Exercise objective —
Your response should be a copy of each line in the listing below that includes the word "layout".

Provided records —
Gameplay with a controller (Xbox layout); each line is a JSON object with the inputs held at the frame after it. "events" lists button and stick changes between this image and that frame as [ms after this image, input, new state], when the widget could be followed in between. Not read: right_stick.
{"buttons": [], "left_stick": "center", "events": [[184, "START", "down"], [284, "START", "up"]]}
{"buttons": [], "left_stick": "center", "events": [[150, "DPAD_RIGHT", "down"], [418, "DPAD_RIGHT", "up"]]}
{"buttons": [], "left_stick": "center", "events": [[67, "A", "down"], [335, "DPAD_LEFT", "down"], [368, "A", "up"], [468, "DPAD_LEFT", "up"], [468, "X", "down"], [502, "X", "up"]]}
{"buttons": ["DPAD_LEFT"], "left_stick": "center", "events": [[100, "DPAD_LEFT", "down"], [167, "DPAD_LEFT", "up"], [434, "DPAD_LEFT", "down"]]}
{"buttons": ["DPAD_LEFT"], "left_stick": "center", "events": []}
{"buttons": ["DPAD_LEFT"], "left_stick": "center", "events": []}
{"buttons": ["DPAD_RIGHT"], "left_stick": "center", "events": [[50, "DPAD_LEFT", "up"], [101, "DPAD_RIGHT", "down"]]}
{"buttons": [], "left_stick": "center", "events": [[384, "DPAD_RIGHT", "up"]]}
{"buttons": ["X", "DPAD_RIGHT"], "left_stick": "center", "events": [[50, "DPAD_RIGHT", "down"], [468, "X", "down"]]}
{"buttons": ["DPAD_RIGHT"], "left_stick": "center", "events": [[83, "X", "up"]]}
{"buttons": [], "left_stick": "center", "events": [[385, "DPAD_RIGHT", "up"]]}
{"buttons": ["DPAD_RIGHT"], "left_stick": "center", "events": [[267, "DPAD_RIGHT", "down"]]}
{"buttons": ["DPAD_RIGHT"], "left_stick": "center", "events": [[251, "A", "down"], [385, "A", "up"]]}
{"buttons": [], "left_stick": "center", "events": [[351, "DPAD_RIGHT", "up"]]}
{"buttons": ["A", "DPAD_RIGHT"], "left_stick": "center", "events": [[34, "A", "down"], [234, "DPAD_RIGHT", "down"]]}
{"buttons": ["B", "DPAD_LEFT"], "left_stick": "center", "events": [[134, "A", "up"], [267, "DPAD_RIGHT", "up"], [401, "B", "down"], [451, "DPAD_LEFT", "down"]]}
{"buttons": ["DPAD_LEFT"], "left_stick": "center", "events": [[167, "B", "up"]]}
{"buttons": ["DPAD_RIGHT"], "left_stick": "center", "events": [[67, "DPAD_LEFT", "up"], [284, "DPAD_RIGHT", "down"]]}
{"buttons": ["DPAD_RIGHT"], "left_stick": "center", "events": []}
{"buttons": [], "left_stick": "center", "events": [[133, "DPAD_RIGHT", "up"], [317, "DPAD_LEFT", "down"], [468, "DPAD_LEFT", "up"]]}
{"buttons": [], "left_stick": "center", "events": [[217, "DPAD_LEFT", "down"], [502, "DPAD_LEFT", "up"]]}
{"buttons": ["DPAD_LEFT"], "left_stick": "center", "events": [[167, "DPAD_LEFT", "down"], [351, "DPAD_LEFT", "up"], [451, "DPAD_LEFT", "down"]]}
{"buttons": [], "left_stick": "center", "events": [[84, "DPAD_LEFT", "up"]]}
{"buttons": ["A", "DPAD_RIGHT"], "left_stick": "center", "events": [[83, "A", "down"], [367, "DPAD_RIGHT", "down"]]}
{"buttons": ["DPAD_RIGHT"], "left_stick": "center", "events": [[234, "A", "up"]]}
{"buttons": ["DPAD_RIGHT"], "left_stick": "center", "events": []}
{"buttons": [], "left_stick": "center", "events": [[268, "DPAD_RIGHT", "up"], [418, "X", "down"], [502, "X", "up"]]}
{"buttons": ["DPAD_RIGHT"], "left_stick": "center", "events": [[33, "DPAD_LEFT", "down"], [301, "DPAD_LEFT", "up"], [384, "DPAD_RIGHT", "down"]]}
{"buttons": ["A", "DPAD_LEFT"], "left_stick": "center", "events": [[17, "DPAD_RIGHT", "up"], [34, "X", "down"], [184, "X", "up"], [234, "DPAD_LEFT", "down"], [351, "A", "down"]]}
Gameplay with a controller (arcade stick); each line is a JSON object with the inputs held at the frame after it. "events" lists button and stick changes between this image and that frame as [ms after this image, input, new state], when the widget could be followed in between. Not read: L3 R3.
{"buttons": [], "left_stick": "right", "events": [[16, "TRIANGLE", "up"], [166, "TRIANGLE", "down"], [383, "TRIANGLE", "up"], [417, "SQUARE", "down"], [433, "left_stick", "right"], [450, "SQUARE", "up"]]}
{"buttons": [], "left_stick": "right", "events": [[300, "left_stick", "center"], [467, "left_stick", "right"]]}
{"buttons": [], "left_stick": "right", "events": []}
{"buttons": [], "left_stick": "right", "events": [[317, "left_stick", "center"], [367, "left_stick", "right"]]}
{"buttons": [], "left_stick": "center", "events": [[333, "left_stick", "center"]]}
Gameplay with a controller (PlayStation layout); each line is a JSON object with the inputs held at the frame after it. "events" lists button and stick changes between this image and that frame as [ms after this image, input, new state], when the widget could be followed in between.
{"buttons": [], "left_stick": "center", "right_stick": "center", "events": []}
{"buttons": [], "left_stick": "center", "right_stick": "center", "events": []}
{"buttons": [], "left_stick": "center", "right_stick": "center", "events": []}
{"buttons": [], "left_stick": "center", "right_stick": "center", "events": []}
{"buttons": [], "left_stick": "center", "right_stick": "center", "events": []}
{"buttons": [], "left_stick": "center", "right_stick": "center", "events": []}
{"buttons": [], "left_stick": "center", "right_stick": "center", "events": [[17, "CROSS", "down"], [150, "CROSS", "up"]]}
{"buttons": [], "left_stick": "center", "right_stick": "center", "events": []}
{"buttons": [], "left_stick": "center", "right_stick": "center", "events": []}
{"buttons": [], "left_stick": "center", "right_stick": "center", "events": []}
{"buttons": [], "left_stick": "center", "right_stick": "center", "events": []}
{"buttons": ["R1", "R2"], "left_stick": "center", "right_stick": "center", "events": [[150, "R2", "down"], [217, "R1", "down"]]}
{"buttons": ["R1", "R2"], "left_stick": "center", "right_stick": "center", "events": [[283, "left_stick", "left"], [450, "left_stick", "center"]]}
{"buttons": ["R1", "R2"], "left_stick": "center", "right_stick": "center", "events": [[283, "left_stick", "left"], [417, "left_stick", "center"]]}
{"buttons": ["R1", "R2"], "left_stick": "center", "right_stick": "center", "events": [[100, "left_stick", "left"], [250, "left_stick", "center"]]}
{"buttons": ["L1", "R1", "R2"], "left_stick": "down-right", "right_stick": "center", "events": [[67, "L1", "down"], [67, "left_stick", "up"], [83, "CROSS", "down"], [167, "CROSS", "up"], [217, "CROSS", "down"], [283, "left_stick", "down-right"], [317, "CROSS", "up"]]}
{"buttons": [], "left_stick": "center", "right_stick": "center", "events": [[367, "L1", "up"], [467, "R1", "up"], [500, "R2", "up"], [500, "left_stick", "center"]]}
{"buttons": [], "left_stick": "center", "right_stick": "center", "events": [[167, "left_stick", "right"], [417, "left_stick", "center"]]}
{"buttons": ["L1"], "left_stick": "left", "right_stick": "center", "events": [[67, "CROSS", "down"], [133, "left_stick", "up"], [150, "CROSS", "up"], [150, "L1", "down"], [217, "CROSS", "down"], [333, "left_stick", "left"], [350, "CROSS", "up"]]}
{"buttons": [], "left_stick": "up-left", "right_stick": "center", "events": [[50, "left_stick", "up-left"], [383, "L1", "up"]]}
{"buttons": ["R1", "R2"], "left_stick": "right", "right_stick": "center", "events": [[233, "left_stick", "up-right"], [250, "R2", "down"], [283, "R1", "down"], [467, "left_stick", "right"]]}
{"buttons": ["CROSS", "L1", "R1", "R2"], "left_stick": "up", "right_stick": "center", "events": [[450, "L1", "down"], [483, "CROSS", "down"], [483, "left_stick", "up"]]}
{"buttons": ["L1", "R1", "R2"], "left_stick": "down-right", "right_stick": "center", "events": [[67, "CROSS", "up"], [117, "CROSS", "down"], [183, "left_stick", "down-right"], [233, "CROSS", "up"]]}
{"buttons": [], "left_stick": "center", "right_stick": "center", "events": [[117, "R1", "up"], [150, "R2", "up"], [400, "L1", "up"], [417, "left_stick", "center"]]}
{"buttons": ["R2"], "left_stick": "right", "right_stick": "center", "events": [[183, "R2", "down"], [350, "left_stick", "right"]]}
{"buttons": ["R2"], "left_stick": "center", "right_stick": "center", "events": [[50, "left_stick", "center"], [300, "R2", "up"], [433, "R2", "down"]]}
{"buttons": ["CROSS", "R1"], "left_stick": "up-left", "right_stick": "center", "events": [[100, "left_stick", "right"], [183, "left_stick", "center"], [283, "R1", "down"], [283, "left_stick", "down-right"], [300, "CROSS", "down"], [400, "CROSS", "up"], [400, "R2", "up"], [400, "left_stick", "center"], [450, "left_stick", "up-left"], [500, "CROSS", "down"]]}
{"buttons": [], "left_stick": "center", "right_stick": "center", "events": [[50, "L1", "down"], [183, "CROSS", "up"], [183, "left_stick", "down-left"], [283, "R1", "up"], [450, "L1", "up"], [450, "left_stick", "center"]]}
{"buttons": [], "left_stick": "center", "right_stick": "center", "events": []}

Solution to the exercise —
Gameplay with a controller (Xbox layout); each line is a JSON object with the inputs held at the frame after it. "events" lists button and stick changes between this image and that frame as [ms after this image, input, new state], when the widget could be followed in between. Not read: right_stick.
Gameplay with a controller (PlayStation layout); each line is a JSON object with the inputs held at the frame after it. "events" lists button and stick changes between this image and that frame as [ms after this image, input, new state], when the widget could be followed in between.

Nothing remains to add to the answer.